→ **Things to do**
A. In the article on the Gatanga recording studio, rewrite the part from "The constituency is" up to and including "free, including filmmaking.", swapping "youths" for "young people".
B. Carry on writing the article on the Gatanga recording studio past its last sentence.

• MP Ngugi said high costs of production has made the music industry difficult to penetrate for local youths.
• As a result, young talent has gone to waste as the existing generation of artistes grows older.
A recording studio under construction in Gatanga for Sh25 million will promote upcoming artistes and reduce production costs, area MP Nduati Ngugi has said.
The constituency is home to a majority of Kikuyu artistes but has not nurtured enough new talent.
Ngugi said high costs of production has made the music industry difficult to penetrate for local youths.
As a result, young talent has gone to waste as the existing generation of artistes grows older.
The studio, he said, will help bridge the gap by allowing youths to produce their content for free, including filmmaking.
“There is not a day that ends without Kenyans listening to music from Gatanga artistes. Talent is the cash crop of my constituency and the studio will help youngsters exploit their talent and expose them to the market,” he said.
Nduati said that the Kenya Broadcasting Corporation and the Kenya Film Commission have pledged to help to market content produced in the studio.

→ **Items**
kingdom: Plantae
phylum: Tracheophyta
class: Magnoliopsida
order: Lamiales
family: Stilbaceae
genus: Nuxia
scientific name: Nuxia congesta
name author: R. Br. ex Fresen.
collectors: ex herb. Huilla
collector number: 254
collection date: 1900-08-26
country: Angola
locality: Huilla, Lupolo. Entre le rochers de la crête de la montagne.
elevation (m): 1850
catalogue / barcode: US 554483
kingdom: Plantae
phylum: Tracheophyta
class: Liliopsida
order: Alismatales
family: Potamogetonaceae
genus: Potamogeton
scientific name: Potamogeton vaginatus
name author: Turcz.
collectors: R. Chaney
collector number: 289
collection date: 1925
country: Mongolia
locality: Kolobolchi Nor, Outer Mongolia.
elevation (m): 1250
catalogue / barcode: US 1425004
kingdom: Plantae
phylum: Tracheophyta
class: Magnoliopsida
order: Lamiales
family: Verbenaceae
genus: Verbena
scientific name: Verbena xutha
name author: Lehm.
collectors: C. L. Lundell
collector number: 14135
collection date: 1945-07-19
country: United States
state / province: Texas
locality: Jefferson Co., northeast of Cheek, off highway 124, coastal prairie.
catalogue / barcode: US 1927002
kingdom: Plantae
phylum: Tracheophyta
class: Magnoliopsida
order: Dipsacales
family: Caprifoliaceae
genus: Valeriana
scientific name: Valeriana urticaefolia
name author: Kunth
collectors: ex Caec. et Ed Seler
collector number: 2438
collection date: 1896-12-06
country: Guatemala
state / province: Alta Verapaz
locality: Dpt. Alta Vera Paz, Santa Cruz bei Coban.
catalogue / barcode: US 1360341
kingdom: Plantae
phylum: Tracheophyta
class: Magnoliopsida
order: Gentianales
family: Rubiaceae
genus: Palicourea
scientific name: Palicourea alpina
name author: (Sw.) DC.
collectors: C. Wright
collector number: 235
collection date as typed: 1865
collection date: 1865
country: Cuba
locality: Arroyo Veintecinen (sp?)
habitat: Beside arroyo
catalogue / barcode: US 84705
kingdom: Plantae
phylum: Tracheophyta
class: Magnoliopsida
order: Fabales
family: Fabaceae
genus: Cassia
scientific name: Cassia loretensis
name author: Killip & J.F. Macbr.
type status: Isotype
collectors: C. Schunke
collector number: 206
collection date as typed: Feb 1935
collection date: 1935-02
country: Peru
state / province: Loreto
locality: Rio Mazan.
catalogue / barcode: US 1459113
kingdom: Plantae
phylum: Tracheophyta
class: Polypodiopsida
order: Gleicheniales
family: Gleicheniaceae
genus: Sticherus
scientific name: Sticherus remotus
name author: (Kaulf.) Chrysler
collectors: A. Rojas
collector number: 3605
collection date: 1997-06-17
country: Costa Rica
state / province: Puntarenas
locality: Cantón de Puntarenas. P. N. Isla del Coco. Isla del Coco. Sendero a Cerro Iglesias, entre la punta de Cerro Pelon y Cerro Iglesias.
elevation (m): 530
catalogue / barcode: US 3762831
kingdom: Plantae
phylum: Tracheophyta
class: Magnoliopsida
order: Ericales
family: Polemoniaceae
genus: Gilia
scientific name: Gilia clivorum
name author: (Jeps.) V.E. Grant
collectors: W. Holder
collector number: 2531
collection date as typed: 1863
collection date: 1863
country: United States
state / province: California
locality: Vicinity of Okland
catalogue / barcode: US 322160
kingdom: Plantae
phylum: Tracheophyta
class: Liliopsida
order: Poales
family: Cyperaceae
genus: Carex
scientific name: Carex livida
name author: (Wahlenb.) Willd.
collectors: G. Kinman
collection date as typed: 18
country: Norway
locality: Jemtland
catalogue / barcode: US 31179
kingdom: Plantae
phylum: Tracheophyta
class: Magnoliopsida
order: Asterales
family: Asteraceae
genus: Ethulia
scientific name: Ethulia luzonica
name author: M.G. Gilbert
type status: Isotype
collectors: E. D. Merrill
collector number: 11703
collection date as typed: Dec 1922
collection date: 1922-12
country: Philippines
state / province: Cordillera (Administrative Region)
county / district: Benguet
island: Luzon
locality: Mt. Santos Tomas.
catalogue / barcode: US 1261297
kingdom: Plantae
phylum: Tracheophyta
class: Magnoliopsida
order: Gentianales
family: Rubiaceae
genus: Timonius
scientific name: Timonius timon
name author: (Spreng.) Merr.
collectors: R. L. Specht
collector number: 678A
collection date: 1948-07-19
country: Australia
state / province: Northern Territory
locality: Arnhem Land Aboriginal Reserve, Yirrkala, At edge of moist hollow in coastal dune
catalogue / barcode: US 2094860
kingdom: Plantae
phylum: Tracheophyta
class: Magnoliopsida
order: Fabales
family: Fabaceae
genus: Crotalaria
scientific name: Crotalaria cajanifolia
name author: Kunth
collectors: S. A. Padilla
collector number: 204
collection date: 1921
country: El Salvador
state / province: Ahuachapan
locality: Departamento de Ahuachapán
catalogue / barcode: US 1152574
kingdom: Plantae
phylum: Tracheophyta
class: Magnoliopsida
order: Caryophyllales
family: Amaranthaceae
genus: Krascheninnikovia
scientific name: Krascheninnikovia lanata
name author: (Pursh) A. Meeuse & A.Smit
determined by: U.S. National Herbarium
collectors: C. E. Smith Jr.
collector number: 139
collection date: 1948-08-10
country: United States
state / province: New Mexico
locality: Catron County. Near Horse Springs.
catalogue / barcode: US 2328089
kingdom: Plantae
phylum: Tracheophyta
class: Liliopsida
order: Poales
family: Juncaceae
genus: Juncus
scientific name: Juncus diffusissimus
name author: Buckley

→ **Outputs for the tasks**
A.
The constituency is home to a majority of Kikuyu artistes but has not nurtured enough new talent.
Ngugi said high costs of production has made the music industry difficult to penetrate for local young people.
As a result, young talent has gone to waste as the existing generation of artistes grows older.
The studio, he said, will help bridge the gap by allowing young people to produce their content for free, including filmmaking.

B.
The studio will be completed in 14 weeks after which workers will be deployed to train and work with local artists.
The MP has been conducting a Talanta Mashinani programme to identify and support artistes to produce their content.
The winners of the talent search will be invited to curtain raise during Gatanga Night events that bring together local artistes and their fans.
Only three other studios have been set up so far under the Studio Mashinani programme in Mombasa, Kisumu and Nairobi counties.
Kenya Film Classification Board CEO Ezekiel Mutua said the MP's consistent lobbying had borne fruit.
President Uhuru Kenyatta ordered the studio be set up during the funeral of veteran musician Joseph Kamaru in October last year.
Mutua appealed to artistes to use the studio to produce music that will preach love and cohesion and steer clear of incitement and insults.
“Most of the artistes that we grew up listening to produced music that had advisory messages as compared to a crop of current artistes that makes music full of vile messages,” he said.
He cautioned musicians against engaging in politics of hate but to ensure their music brings people together and enhances national cohesion.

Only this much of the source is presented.